___ EXTRACTED MATERIAL

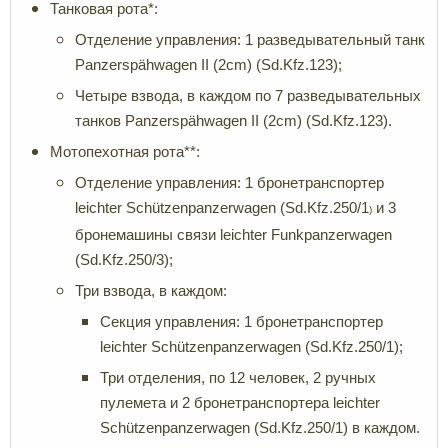
Танковая рота*:
Отделение управления: 1 разведывательный танк
Panzerspähwagen II (2cm) (Sd.Kfz.123);
Четыре взвода, в каждом по 7 разведывательных
танков Panzerspähwagen II (2cm) (Sd.Kfz.123).
Мотопехотная рота**:
Отделение управления: 1 бронетранспортер
leichter Schützenpanzerwagen (Sd.Kfz.250/1
и 3
)
бронемашины связи leichter Funkpanzerwagen
(Sd.Kfz.250/3);
Три взвода, в каждом:
Секция управления: 1 бронетранспортер
leichter Schützenpanzerwagen (Sd.Kfz.250/1);
Три отделения, по 12 человек, 2 ручных
пулемета и 2 бронетранспортера leichter
Schützenpanzerwagen (Sd.Kfz.250/1) в каждом.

______

» **PROBLEM TO SOLVE**
Extract the text from every record, reproducing its lines without any change and leaving the pictures out of your answer.

» **EXPECTED ANSWER**
Танковая рота*:
Отделение управления: 1 разведывательный танк
Panzerspähwagen II (2cm) (Sd.Kfz.123);
Четыре взвода, в каждом по 7 разведывательных
танков Panzerspähwagen II (2cm) (Sd.Kfz.123).
Мотопехотная рота**:
Отделение управления: 1 бронетранспортер
leichter Schützenpanzerwagen (Sd.Kfz.250/1
и 3
)
бронемашины связи leichter Funkpanzerwagen
(Sd.Kfz.250/3);
Три взвода, в каждом:
Секция управления: 1 бронетранспортер
leichter Schützenpanzerwagen (Sd.Kfz.250/1);
Три отделения, по 12 человек, 2 ручных
пулемета и 2 бронетранспортера leichter
Schützenpanzerwagen (Sd.Kfz.250/1) в каждом.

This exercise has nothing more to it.